FedExForum Financing Could See City Collecting
ANDY MEEK | The Daily News

MONEY CONCERNS: A city audit suggests Memphis and Shelby County might be owed more than half a million dollars because of ambiguity in the financing scheme for FedExForum. -- PHOTO COURTESY OF THE MEMPHIS CONVENTION AND VISITORS BUREAU
An internal city audit suggests Memphis and Shelby County might be due more than half a million dollars because of a gray area in the $250 million FedExForum’s complex financing scheme.
The Memphis City Council will discuss the audit today during a committee meeting. The full council will meet at 3:30 p.m. at City Hall, 125 N. Main St. (See Page 10 for full meeting agenda.)
The reason both local governments may be owed money has to do with how the arena’s operating agreement treats tickets sold and tickets given away.
Anyone who buys a ticket to a Grizzlies game at the Downtown arena will enjoy a little more than two hours of professional basketball. Part of the ticket purchases also will help make the arena’s annual debt service payments.
A seat-use fee of $1.15 for every ticket sold will go toward paying bonds issued to develop the city-owned arena.
That was part of the scenario envisioned years ago when a funding plan for the arena was put together. To hedge against a shortfall in one revenue stream, other funding sources such as a hotel-motel tax and car rental tax were added to the mix.
Building a plan with several layers of financing was designed to prevent taxpayers from directly shouldering the burden of paying for the arena.
In hindsight, it was probably a good idea the seat-use fee wasn’t the only revenue source.
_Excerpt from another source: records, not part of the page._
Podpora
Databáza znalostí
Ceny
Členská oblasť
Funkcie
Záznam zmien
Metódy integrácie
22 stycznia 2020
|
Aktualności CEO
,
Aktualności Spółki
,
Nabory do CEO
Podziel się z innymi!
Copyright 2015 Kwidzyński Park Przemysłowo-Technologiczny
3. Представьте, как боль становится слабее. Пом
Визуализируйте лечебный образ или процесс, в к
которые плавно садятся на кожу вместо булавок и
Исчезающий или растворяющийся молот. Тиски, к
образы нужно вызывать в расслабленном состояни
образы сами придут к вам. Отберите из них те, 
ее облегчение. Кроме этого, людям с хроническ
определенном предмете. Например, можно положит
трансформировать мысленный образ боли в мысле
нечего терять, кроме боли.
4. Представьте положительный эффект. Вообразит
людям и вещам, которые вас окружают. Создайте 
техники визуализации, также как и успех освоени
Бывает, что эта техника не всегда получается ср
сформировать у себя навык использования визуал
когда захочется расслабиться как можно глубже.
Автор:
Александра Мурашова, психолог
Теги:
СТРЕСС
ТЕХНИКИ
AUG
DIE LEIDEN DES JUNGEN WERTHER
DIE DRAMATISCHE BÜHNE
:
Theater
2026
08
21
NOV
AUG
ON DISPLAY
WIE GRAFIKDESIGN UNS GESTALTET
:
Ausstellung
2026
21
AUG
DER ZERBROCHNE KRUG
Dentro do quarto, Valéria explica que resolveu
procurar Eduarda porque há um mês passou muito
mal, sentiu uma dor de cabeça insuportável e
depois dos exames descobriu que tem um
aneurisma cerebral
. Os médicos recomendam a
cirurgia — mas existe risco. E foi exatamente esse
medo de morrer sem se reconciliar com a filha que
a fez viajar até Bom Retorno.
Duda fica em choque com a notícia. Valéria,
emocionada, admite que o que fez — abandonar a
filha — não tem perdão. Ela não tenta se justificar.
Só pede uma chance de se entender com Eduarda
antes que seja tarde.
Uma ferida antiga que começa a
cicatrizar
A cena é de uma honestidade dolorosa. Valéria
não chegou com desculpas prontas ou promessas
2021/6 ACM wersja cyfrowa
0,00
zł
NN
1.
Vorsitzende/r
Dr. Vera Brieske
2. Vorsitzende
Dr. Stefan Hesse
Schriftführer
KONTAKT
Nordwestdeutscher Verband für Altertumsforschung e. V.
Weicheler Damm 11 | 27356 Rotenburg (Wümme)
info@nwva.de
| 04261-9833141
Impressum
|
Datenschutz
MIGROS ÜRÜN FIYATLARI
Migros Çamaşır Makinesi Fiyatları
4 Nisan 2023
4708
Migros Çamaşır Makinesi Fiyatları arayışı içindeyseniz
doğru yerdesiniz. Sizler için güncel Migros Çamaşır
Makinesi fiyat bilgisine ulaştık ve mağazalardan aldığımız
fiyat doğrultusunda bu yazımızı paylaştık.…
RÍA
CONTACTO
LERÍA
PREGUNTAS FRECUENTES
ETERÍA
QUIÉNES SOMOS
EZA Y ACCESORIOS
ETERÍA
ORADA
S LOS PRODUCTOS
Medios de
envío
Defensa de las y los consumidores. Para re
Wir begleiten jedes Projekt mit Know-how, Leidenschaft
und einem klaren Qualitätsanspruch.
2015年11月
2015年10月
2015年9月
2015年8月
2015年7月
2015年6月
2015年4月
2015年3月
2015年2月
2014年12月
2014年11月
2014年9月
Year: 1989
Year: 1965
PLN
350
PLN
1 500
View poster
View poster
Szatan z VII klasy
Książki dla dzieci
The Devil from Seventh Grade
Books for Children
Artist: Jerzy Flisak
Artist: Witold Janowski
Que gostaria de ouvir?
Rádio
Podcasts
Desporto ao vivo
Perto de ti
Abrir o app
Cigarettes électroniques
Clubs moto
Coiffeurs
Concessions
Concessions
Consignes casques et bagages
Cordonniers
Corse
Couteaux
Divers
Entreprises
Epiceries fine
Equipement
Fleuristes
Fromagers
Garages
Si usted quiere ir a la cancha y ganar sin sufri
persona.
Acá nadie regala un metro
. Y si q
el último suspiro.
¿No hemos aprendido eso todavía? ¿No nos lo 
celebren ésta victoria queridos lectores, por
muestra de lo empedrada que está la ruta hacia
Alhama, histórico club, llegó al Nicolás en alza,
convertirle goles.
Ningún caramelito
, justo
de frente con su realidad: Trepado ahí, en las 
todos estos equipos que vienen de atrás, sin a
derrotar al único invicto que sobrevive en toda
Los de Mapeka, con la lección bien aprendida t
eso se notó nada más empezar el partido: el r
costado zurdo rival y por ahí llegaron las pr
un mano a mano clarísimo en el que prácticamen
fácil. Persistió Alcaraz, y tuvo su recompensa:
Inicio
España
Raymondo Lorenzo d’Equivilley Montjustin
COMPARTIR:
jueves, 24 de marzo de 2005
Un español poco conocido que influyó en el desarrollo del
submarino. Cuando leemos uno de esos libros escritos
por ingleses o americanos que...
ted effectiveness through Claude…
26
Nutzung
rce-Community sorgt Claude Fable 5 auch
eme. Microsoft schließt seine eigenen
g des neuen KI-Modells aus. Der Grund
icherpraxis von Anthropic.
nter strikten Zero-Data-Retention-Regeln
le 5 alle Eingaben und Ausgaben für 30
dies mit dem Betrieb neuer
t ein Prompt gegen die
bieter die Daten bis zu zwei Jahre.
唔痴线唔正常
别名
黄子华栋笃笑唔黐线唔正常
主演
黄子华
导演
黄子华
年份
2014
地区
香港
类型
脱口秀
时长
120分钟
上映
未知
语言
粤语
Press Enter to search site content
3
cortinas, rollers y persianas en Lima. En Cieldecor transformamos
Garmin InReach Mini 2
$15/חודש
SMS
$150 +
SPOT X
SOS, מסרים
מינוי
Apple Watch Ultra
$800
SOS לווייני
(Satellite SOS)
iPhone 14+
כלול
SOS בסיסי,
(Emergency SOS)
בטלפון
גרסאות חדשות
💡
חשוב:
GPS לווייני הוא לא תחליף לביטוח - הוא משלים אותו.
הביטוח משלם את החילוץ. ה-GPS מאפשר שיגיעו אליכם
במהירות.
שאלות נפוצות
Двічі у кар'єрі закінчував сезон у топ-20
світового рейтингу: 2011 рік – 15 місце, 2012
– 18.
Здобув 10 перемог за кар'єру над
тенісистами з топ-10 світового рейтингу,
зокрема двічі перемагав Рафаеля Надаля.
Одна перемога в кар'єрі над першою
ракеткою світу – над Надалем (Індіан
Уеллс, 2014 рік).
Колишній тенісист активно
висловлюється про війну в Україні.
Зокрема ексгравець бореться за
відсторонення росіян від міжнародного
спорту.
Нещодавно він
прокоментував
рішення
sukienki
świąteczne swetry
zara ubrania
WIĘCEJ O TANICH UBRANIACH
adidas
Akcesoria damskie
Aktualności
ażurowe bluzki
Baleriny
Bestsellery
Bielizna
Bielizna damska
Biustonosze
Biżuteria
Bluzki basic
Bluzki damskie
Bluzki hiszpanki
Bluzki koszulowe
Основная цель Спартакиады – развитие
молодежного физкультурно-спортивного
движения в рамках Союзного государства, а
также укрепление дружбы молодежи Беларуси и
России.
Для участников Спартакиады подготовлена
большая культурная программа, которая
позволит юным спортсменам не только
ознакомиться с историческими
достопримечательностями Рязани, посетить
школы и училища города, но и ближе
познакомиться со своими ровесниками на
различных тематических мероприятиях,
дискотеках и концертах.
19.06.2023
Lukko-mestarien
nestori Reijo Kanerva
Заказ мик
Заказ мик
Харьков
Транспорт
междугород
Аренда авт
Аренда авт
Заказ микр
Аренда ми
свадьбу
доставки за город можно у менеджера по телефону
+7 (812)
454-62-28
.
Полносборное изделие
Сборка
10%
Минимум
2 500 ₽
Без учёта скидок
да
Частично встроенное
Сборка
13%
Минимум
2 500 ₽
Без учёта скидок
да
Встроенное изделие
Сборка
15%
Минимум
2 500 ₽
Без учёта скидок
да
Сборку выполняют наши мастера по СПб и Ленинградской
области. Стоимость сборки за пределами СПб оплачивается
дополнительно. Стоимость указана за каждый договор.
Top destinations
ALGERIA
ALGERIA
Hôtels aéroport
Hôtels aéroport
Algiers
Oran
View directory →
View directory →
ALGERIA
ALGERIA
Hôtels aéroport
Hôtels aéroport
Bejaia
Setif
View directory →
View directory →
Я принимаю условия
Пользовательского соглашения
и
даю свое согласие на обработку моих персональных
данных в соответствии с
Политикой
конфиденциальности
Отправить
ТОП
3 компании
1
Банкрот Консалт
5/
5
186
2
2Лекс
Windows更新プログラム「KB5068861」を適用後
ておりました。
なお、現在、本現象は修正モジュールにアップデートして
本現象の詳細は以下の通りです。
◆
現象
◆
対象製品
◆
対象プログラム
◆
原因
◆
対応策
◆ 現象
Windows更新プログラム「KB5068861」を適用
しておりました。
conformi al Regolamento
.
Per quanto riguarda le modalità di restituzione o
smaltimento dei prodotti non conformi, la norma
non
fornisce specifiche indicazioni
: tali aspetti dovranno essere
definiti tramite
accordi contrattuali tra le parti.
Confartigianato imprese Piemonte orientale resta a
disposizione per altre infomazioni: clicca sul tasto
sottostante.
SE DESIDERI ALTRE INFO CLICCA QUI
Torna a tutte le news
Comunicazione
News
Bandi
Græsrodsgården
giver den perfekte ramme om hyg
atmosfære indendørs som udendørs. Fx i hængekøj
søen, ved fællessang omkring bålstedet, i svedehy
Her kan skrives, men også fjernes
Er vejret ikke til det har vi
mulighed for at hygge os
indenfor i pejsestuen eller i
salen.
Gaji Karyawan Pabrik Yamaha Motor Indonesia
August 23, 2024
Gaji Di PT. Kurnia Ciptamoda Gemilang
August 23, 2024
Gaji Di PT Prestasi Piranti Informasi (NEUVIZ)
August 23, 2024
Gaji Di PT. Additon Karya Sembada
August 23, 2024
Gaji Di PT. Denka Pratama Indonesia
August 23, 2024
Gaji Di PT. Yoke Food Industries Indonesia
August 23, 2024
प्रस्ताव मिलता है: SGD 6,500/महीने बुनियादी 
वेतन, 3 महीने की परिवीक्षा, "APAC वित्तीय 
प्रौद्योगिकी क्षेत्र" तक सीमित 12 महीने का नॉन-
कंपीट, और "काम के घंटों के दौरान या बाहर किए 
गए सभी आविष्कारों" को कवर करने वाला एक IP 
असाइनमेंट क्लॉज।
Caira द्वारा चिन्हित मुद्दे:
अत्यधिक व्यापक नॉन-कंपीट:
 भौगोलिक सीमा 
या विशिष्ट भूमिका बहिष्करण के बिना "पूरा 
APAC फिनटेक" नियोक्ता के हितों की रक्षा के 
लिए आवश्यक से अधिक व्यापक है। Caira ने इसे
That fee by its nature fluctuates based on crowd size at FedExForum events. And last year, the Grizzlies had the second-worst home attendance record among the NBA’s 30 teams, averaging a little more than 12,000 fans.
Complimentary issues
For basketball games, the arena is configured to seat a little more than 18,000 people. But that doesn’t tell the whole ticket revenue story.
The central issue in a recent seat revenue audit – the results of which were delivered to city officials this summer – is not explicitly spelled out in the arena’s operating agreement: Each time complimentary tickets are given out for basketball games, concerts and other public events held at FedExForum, the per-ticket fee of $1.15 is not going to help pay the arena bonds.
And there’s apparently no contractual requirement that HOOPS LP, which operates FedExForum, pay the $1.15 fee for tickets given away.
A little more than 511,000 complimentary tickets were given out in fiscal years 2005 through 2008, according to the city audit. Nearly $588,000 in seat-use fee revenue went uncollected because of those free tickets.
The free ticket totals and uncollected seat-use revenue don’t include complimentary tickets given out by the University of Memphis for its basketball games played at the arena.
From 2005 through 2008, the number of free tickets given away for each of those years totaled, in order, 114,504, 139,218, 138,164 and 119,147.
Action to consider
The audit recommends the City Attorney’s Office decide whether action should be taken to recover the unpaid seat-use fees from tickets given away since the arena opened in late 2004.
“The operating agreement did not clearly state whether a seat rental fee should be charged for complimentary seats,” reads one finding of the city audit. “As a result, we obtained a legal opinion regarding seat rental revenue for complimentary seats. The legal opinion stated that ‘because seat rental fees are characterized as a charge on the use of a seat during a paid arena event, it follows that seat rental fees should be collected on every seat used at a paid arena event.’”
Meanwhile, the audit and its finding have landed in the lap of Memphis City Council members, who are scheduled to consider the material this morning.
The audit will be discussed during the council’s 9 a.m. audit committee meeting.
The Shelby County Commission also might be dealing with the issue soon. Commissioner Mike Ritz has requested the matter be brought before the commission’s budget committee.
“It appears to me we have an opportunity to collect some fees here,” Ritz said.
Included with information about the audit council members will discuss today is an outside attorney’s opinion sent in March to Shelby County Attorney Brian Kuhn about the matter.
Florida attorney Richard Miller wrote to Kuhn that whether a ticket is bought or given away should not matter to the collection of the seat rental fee.
“The imposition and collection of seat rental fees are therefore qualified by the nature of the event and not by the nature of the ticket or admission,” he wrote. “A paid event triggers the imposition and payment of seat rental fees.”